ギトリス&スワロフスキー&ウィーン響によるメンデルスゾーンのヴァイオリン協奏曲を聴いて

ギトリス&スワロフスキー&ウィーン響によるメンデルスゾーンのヴァイオリン協奏曲(1954年録音)を聴いてみました。
NML(ナクソス・ミュージック・ライブラリー)に収蔵されている音源での鑑賞になります。

1922年生まれのギトリスは、2020年に亡くなる直前まで精力的に演奏活動を続けていた、あまり例を見ない超人的なヴァイオリニストだったと言えましょう

1998年の第1回別府アルゲリッチ音楽祭にも招かれ、アルゲリッチとフランクのヴァイオリンソナタを演奏してくれました。そのとき、ギトリスは既に76歳。
そのフランクを実演で接したのですが、ギトリスの演奏ぶりは、なんとも破天荒なものでありました。そのうえで、融通無碍でもあった。そして、比類のないほどに強靭な音楽となっていた。
音が汚れることを全く厭わずに、弓を弦にガンガンぶつけてきて、ダイナミックかつ逞しく音楽を奏でてゆく。更には、ボウイングは滅茶苦茶なように見えた。フレーズと、弓の上がり下がりが一致していないように感じられた部分が多かったのですが、そのようなことはお構いなしにガムシャラに弾き続けてゆく。
そんなこんなによって、とても粗い演奏が繰り広げられていた。音楽のフォルムは崩れていたと言えそう。危なっかしい演奏ぶりだとも思えた。それでいて、そのような演奏から見えてきたものは、「鬼才」と呼ぶに相応しいヴァイオリニストの姿。
出たとこ勝負、とも言えそうなギトリスの演奏ぶり。であるだけに、音楽が、今まさにここで生まれてきているのだ、といった演奏にもなっていた。
さしものアルゲリッチもたじたじといったふうで、デュオは進んでゆく。
これが、本当にフランクのソナタなのだろうか。そんな疑念を抱きながら聴いていたのですが、なんとも吸引力の強い演奏でありました。これ以上は考えられないほどにエモーショナルな演奏でもあった。それはもう、無勝手流とでも呼びたくなるような演奏スタイルでありつつ、そこには「魂の飛翔」のようなものが感じられた。

さて、今回紹介するメンデルスゾーンは、ギトリスが32歳だったときの演奏になりますが、別府で聴いたフランクを思い出させてくれる要素が多分にありました。
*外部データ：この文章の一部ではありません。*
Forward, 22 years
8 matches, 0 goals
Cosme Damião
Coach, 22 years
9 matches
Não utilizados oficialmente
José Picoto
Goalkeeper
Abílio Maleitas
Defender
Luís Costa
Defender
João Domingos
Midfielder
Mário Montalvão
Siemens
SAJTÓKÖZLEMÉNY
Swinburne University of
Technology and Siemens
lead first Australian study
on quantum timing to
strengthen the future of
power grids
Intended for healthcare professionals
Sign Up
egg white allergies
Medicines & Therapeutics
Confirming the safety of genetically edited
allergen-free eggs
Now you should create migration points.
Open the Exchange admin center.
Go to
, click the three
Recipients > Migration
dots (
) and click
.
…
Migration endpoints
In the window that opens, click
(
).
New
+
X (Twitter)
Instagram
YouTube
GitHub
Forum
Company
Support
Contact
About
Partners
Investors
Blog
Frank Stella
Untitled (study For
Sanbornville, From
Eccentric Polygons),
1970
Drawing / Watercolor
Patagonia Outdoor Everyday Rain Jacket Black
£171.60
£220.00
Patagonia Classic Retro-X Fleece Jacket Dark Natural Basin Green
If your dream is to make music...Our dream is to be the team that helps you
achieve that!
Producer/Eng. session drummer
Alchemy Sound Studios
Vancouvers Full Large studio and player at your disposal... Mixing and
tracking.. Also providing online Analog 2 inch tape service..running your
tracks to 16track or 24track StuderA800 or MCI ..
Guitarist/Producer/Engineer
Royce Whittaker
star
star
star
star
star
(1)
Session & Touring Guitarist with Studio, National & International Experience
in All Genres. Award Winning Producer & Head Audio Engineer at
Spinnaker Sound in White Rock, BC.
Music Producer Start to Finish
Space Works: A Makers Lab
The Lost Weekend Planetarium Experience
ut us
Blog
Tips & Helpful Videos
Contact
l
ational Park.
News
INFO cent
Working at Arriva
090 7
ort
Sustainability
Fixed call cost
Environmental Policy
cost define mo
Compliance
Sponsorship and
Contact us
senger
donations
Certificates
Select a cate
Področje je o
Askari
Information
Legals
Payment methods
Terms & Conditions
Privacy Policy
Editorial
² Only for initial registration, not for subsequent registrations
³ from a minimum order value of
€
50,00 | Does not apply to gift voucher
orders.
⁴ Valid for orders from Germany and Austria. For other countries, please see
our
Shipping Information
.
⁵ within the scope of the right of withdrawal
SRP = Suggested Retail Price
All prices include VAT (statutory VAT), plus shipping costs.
そう、この演奏もまた、実に強靭なものとなっていたのであります。これが本当に、メンデルスゾーンの音楽なのだろうか、と思わせるほどに。
しかしながら、別府でのフランクと強烈に異なるところもある。それは、粗い演奏になっていないという点。音は艶やかであり、凛々しい。しかも、音楽のフォルムが崩れるようなことは皆無。精悍さの中から、凛とした音楽世界が立ち昇ってくる。
そのうえで、別府でのフランクと同様に、「魂の飛翔」のようなものが感じ取れる演奏となっている。

鬼才ギトリスの魅力がギッシリと詰まっている、実に素晴らしい演奏であります。